Available data –

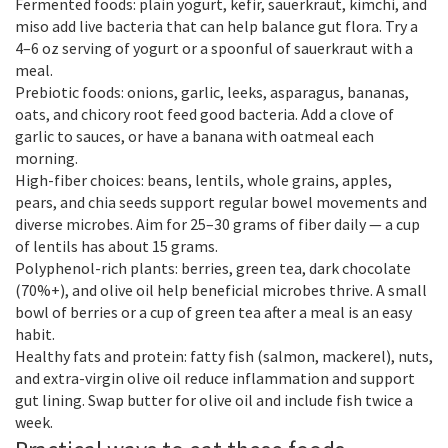
Fermented foods: plain yogurt, kefir, sauerkraut, kimchi, and
miso add live bacteria that can help balance gut flora. Try a
4–6 oz serving of yogurt or a spoonful of sauerkraut with a
meal.
Prebiotic foods: onions, garlic, leeks, asparagus, bananas,
oats, and chicory root feed good bacteria. Add a clove of
garlic to sauces, or have a banana with oatmeal each
morning.
High-fiber choices: beans, lentils, whole grains, apples,
pears, and chia seeds support regular bowel movements and
diverse microbes. Aim for 25–30 grams of fiber daily — a cup
of lentils has about 15 grams.
Polyphenol-rich plants: berries, green tea, dark chocolate
(70%+), and olive oil help beneficial microbes thrive. A small
bowl of berries or a cup of green tea after a meal is an easy
habit.
Healthy fats and protein: fatty fish (salmon, mackerel), nuts,
and extra-virgin olive oil reduce inflammation and support
gut lining. Swap butter for olive oil and include fish twice a
week.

Assignment – Word-for-word repeat, images excluded: return all the data.

Exercise result –
Fermented foods: plain yogurt, kefir, sauerkraut, kimchi, and
miso add live bacteria that can help balance gut flora. Try a
4–6 oz serving of yogurt or a spoonful of sauerkraut with a
meal.
Prebiotic foods: onions, garlic, leeks, asparagus, bananas,
oats, and chicory root feed good bacteria. Add a clove of
garlic to sauces, or have a banana with oatmeal each
morning.
High-fiber choices: beans, lentils, whole grains, apples,
pears, and chia seeds support regular bowel movements and
diverse microbes. Aim for 25–30 grams of fiber daily — a cup
of lentils has about 15 grams.
Polyphenol-rich plants: berries, green tea, dark chocolate
(70%+), and olive oil help beneficial microbes thrive. A small
bowl of berries or a cup of green tea after a meal is an easy
habit.
Healthy fats and protein: fatty fish (salmon, mackerel), nuts,
and extra-virgin olive oil reduce inflammation and support
gut lining. Swap butter for olive oil and include fish twice a
week.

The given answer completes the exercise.